Business

SWISS TOXIC MESS

UBS handed out pink slips to about 700 staffers in North America last week as part of a broader plan by the Swiss banking giant to slash 2,000 jobs globally.

Executives who spoke to The Post described the layoffs as deep and far-reaching, and they come as UBS is set to report third-quarter results today.

The company is projected to report a modest $260 million profit for the quarter, but its longer-term health remains in question. UBS has been buckling under about $47 billion in losses on soured debt, legal investigations and massive outflows in its bread-and-butter money-management franchise.

To be sure, the economic slowdown is whacking financial institutions of all stripes but UBS has had the misfortune of being involved in nearly every toxic area of this recent financial crisis.
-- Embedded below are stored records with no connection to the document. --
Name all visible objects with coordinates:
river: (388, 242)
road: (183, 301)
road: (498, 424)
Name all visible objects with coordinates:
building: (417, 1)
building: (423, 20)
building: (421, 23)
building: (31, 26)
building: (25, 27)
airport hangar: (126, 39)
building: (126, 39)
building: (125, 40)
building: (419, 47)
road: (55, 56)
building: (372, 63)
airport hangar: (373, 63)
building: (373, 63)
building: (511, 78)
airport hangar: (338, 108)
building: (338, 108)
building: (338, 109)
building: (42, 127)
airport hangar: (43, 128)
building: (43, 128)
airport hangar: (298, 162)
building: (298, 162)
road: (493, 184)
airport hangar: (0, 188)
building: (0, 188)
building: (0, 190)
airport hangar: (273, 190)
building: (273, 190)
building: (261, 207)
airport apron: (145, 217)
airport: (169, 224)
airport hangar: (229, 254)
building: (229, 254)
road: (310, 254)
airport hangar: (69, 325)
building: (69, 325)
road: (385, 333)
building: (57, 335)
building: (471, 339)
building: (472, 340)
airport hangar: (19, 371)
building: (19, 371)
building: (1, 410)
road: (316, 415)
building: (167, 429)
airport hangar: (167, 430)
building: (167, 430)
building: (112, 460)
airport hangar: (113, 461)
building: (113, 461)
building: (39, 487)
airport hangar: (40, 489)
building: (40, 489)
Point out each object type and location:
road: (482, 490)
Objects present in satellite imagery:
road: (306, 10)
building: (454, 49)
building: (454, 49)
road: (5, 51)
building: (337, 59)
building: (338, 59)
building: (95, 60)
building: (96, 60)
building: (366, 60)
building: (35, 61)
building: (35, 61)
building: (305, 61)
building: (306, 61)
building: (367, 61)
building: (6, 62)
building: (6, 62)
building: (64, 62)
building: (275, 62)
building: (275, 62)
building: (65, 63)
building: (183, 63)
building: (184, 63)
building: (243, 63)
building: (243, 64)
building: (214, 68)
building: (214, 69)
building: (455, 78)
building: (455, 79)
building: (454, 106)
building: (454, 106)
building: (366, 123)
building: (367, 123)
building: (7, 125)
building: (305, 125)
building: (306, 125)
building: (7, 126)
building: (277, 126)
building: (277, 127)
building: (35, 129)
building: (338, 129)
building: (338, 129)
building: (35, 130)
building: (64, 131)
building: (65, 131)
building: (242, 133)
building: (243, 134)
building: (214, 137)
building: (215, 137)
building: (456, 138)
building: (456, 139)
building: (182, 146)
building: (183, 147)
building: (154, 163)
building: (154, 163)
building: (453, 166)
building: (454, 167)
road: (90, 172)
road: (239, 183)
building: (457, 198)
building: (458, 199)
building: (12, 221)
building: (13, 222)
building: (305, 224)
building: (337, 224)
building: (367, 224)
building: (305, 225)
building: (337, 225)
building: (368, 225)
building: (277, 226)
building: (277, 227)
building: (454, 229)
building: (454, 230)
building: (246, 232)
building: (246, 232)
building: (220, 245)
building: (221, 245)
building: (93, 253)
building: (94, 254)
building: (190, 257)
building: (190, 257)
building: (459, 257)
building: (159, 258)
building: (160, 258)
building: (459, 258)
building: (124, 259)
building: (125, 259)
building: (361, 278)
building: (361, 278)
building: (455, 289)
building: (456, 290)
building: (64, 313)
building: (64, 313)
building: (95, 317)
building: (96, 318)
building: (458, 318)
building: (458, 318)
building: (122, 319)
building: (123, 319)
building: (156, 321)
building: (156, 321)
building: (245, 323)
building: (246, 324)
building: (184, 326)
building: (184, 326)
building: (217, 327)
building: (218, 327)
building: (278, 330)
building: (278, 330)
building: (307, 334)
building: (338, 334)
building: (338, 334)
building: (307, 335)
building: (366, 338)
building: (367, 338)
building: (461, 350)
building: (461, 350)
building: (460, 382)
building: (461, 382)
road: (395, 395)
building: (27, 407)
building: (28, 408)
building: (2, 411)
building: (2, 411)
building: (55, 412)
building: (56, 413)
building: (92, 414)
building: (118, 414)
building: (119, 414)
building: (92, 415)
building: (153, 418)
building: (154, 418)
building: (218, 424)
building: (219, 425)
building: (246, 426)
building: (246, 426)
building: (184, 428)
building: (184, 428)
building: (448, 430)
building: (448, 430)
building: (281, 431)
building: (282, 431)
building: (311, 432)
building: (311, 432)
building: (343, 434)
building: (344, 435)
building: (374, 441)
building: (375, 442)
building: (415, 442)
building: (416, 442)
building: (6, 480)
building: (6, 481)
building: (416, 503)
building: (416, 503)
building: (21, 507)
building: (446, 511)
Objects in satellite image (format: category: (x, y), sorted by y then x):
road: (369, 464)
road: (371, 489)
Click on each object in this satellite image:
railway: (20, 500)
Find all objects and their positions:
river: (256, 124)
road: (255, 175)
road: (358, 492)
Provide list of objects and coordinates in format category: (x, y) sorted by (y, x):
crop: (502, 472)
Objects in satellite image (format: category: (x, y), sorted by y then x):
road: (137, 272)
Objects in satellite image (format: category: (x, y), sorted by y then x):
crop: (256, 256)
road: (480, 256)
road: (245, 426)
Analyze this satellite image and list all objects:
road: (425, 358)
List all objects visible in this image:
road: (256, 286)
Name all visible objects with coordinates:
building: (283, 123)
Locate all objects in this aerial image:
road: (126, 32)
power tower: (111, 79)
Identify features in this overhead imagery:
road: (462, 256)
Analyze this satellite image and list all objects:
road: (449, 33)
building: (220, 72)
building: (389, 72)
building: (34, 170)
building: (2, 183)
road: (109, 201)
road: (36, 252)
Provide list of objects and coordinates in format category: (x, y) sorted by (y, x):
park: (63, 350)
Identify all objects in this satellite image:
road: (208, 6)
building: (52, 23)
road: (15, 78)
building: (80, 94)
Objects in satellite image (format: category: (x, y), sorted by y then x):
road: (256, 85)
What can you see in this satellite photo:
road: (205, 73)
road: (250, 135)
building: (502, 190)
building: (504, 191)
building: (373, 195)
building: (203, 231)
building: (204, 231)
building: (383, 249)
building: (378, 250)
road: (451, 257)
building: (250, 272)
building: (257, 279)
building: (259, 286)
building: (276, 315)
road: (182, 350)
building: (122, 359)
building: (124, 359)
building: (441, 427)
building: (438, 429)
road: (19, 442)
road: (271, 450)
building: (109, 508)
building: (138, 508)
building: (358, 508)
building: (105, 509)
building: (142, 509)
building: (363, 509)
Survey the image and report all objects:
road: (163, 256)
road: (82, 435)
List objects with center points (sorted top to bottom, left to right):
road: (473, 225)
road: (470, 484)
The bank has been forced to write down mortgage securities, and has had problems in so-called auction-rate securities. In addition, UBS is the target of an Internal Revenue Service probe into whether the bank helped rich clients avoid paying taxes.

Its banking missteps have been a reputation nightmare for the once-vaunted Swiss-banking franchise, and has turned UBS into Switzerland’s problem child. Last month, the Swiss government stepped in to provide nearly $60 billion in funds to help the bank shed toxic assets and reserve against further damage.

However, the government bailout has done little to stem an exodus of wealth-management clients, whose outflows for the third-quarter totaled $71 billion.

That brings UBS’ losses in assets under management to a whopping $110 billion over the past two quarters, and doesn’t include what likely has been another drop in assets under management following a disastrous October for Wall Street.

Meanwhile, former UBS equities research executive Mitchel Guttenberg was sentenced yesterday to 78 months in prison for what was described as the biggest insider-trading scam on Wall Street since the 1980s.

Sean O’Shay, Guttenberg’s lawyer, had requested a lighter sentence from US District Judge Deborah A. Batts, calling his client a “broken man,” but he was denied.

Guttenberg was arrested last year in a $14-million plot to give insider information to hedge-fund clients on UBS stock upgrades and downgrades, including Goldman Sachs and Caterpillar.